À frente do BNDES, Coutinho disse que a Rio+20 significa um passo adiante em termos de mobilização da sociedade, do setor privado e dos governos em direção a uma agenda mais consistente que associe desenvolvimento e inclusão social e produtiva na discussão da sustentabilidade. Para ele, “o desenvolvimento é necessário, contanto que não se repita o padrão altamente emissor de carbono". "É preciso criar uma alternativa conciliadora”, conclui.
foto: Fernando Manuel
Segundo o Worldwatch Institute (WWI), instituto internacional de pesquisa em meio ambiente sediado em Washington (EUA), a população mundial já consome 50% mais recursos naturais renováveis do que o planeta é capaz de recuperar. E apenas 16% são responsáveis por 78% de todo o consumo. Se todo o mundo gastasse como os habitantes mais ricos do planeta, seriam necessários quase cinco planetas para suprir essa demanda. Para reverter esse quadro, uma das saídas é estimular o consumo responsável e incentivar a produção e o desenvolvimento local, com organizações comunitárias que vendem produtos regionais, caminhos nos quais o Walmart tem sido pioneiro, com o apoio do Instituto Walmart.
O futuro que queremos
O empreendedorismo social, tema de interesse do Instituto Walmart nos desafios de desenvolvimento local e geração de renda, foi um dos assuntos discutidos durante os fóruns da Rio+20. Como coordenadora do Instituto Walmart, Cintia Rinaldi, assistiu alguns debates que apontaram necessidades de avanços na capacitação de empreendedores e equipes, na identificação de formas adequadas de investimentos e na criação de políticas públicas mais eficazes.

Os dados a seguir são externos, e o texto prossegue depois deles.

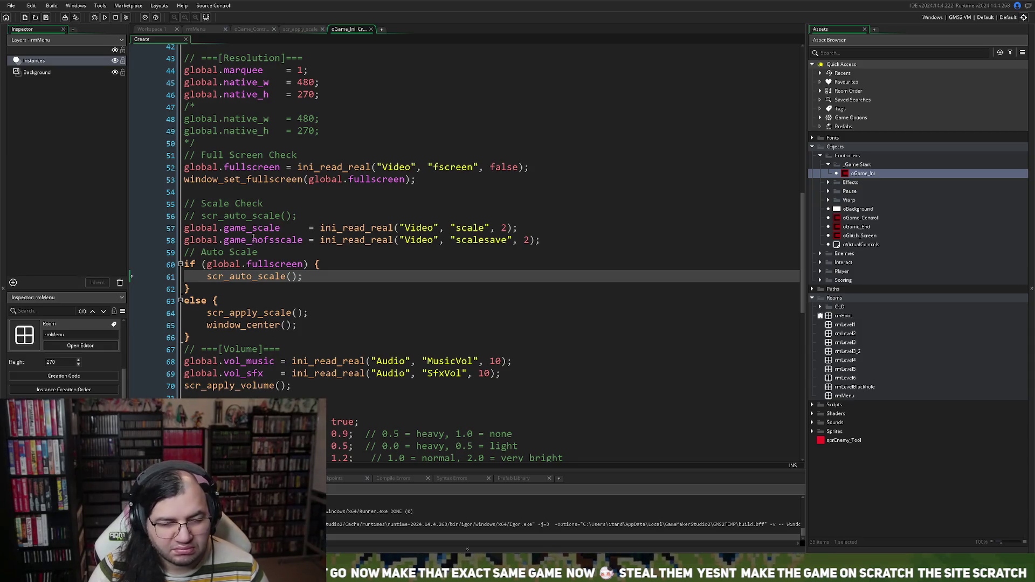
double_click(299, 82)
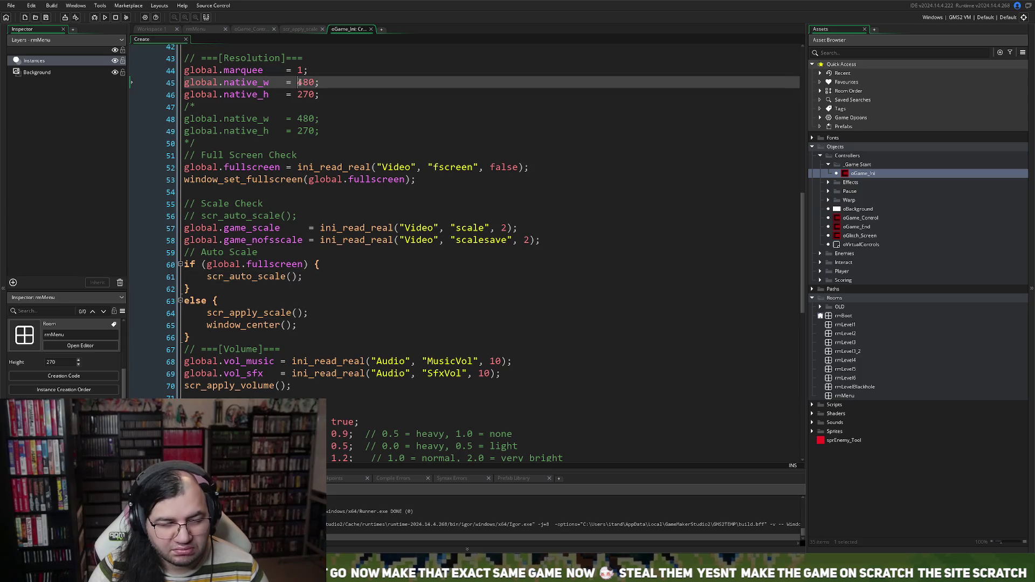
Set native width to 320 and native height to 256 in oGame_Ini's Create code.
text(320)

Para ela, “o foco das discussões vai ao encontro das causas defendidas pelo Instituto Walmart, considerando seu apoio ao empreendedorismo e ao desenvolvimento dos negócios sociais inclusivos, especialmente aqueles voltados às mulheres”.
Encerrada no dia 22, a Rio+20 teve na mobilização seu saldo mais positivo, com o engajamento de diversos segmentos sociais nas abordagens dos diversos ângulos da sustentabilidade, em busca de consensos sobre modelos mais justos de desenvolvimento. Grupos juvenis, povos indígenas, lideranças empresariais e governamentais, entre outros setores da sociedade, participaram ativamente das sessões plenárias, negociações oficiais da conferência e eventos paralelos, com destaque para a Cúpula dos Povos.

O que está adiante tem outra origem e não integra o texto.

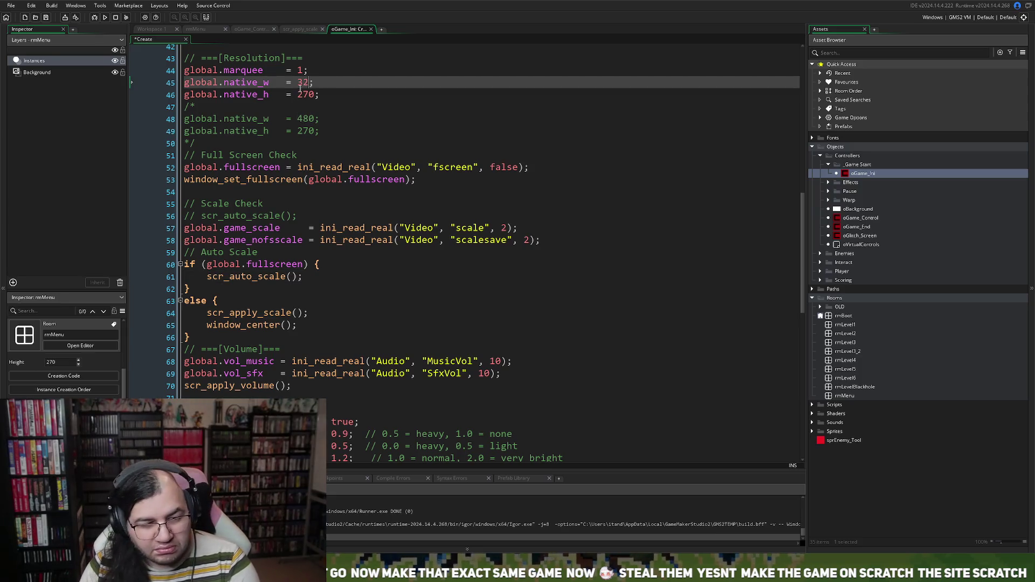
double_click(305, 95)
text(2)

“Avançamos sobre o desenvolvimento sustentável, lançando a agenda do século 21. Trouxemos para o centro do debate a erradicação da pobreza. A Rio+20 não é o teto do nosso avanço, é o início de uma caminhada para construirmos uma sociedade sustentável”, avaliou a presidente Dilma Rousseff, ao término da conferência.
Para a representante juvenil do evento, Brittany Trilford, os resultados da reunião precisam aparecer logo. “Não podemos esperar pelo Rio+40; precisamos fazer algo agora”. A neo-zelandesa de 17 anos foi a vencedora do concurso “Encontro com a História”, organizado por importantes ONGs de ação global, ligadas a questões de clima e meio ambiente. A garota abriu a conferência dos chefes de estado, representando três bilhões de crianças - quase a metade dos habitantes da Terra. Com a voz firme, disse: ``Nós, da próxima geração, exigimos mudanças, exigimos ações para ter um futuro". De acordo com ela, os jovens de hoje se sentem “bravos, frustados e confusos”.
No documento oficial, “O Futuro que Queremos”, divulgado ao final, os capítulos mais relevantes são os que tratam de financiamentos e meios de implementação (relacionados às metas e aos compromissos que devem ser cumpridos). Embora recebidos com algum ceticismo por grande parte da mídia e especialistas, os resultados da Rio+20 podem ser considerados expressivos, não só pelo efeito mobilizador, como pelos 692 compromissos firmados, que, segundo o secretário geral do evento, Sha Zukang, atingiram o valor total de US$ 513 bilhões (cerca de R$ 1 trilhão).